Quote:
Originally Posted by willus
I have no recommendation for the first file. It is so random--every page seems to be formatted differently.
|
I just found a better version of 'Die Geschichte der Berliner Arbeiterbewegung. Teil 2'.
And it was this version, I hat worked with. I only couldn't find the link to it.
Now I found the link in my jpdownloader.
https://archive.org/download/bub_gb_...knAQAAIAAJ.pdf
I now will test your settings.
My procedure is, to clean the files in 'foxit phantom pdf' or in 'adobe acrobat' (cropping is very fast in acrobat).
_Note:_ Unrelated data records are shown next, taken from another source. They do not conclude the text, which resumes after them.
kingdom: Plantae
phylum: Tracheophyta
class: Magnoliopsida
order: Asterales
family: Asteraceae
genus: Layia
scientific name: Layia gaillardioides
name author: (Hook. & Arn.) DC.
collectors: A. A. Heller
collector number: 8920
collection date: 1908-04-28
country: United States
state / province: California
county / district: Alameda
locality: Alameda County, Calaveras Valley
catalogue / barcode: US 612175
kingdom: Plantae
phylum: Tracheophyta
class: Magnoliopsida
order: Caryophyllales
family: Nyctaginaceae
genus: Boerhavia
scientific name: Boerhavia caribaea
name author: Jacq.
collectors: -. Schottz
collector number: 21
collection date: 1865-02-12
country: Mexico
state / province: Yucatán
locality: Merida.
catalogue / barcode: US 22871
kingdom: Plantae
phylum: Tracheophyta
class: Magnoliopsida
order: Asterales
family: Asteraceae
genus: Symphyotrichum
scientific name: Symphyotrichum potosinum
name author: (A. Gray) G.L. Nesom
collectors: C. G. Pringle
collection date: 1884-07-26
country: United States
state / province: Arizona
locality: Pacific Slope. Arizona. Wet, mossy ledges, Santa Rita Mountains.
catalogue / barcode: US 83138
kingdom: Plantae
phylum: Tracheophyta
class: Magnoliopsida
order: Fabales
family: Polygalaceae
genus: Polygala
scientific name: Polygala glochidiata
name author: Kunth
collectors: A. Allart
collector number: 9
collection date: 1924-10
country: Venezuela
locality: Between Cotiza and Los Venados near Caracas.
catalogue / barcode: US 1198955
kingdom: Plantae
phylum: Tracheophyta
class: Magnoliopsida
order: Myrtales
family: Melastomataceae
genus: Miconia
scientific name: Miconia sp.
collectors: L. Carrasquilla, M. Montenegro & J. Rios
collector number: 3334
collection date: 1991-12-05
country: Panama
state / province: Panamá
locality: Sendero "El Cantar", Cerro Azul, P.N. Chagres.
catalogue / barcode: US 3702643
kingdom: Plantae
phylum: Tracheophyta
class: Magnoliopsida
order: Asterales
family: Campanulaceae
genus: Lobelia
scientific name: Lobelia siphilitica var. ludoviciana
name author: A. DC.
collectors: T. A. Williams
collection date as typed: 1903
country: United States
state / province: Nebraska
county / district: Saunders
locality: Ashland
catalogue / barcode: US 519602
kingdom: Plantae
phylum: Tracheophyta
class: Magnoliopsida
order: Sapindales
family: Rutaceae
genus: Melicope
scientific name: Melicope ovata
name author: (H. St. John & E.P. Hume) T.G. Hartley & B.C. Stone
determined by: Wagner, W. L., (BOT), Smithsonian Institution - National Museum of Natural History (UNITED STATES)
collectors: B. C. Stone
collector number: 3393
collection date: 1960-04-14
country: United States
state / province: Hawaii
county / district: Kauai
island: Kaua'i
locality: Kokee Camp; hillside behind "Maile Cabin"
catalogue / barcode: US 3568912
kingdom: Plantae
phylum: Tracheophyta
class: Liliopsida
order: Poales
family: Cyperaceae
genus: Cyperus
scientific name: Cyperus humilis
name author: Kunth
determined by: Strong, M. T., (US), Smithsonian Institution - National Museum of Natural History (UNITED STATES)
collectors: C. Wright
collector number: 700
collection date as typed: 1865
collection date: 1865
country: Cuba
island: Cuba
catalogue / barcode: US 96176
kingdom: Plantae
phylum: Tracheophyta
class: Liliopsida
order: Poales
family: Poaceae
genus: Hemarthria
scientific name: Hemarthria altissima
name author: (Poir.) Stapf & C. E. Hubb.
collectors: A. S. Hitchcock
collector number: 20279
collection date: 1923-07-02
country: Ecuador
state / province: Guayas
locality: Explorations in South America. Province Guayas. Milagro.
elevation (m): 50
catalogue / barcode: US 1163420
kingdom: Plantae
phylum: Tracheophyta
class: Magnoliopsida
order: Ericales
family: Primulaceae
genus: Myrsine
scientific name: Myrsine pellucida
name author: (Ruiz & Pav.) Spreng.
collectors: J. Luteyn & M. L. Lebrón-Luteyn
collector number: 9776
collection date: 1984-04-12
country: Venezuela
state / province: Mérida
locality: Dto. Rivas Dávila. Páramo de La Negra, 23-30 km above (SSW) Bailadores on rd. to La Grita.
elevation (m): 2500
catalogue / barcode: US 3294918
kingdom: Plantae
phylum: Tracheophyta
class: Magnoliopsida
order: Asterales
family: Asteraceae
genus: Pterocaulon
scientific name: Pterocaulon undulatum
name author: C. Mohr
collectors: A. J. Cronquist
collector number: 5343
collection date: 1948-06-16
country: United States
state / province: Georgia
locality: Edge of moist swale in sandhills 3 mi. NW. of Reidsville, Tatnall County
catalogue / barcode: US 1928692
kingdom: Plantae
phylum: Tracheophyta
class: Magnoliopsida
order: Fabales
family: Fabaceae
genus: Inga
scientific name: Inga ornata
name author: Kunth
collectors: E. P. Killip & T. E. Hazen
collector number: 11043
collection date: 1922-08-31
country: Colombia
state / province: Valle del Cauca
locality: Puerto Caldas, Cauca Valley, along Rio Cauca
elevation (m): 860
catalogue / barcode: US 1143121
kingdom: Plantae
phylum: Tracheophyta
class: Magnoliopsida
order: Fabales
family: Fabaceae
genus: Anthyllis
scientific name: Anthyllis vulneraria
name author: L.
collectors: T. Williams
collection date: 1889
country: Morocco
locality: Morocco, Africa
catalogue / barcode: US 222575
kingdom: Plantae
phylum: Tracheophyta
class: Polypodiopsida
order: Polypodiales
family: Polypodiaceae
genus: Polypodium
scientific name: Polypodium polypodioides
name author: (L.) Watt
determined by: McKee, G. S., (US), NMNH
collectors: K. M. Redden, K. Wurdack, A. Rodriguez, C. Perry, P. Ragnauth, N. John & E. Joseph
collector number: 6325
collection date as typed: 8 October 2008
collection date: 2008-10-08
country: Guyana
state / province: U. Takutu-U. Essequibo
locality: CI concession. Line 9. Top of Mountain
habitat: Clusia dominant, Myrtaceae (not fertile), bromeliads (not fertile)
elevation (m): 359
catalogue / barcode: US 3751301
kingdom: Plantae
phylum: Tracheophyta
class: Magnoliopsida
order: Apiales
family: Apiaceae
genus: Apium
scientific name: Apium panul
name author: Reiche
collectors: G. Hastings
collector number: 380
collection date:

For deleting headers or footers, that are close too to the text, I use the Foxit 'Comment rectangular function'. I also delete all pages (cover, title page, table of contents, dedication, copyright, index), except for the text pages, notes, footnotes, bibliography before editing with k2topdfopt. That is necessary for getting better results. After the k2pdfopt process I add Cover, title page, dedication, copyright. TOC I do manually with Foxit. OCR: Is it better to do ocr with k2pdfop or is it better to do ocr before with Foxit. I think for Frakturschrift I should do it with k2pdfopt and Tesseract traindata. So I did it.
So many questions. Why?
Because I want to know whether cleaning up with Foxit and cutting with Acrobat will unnecessarily inflate the file and how to get smaller files.
Thanks a lot for helping me finding better solutions.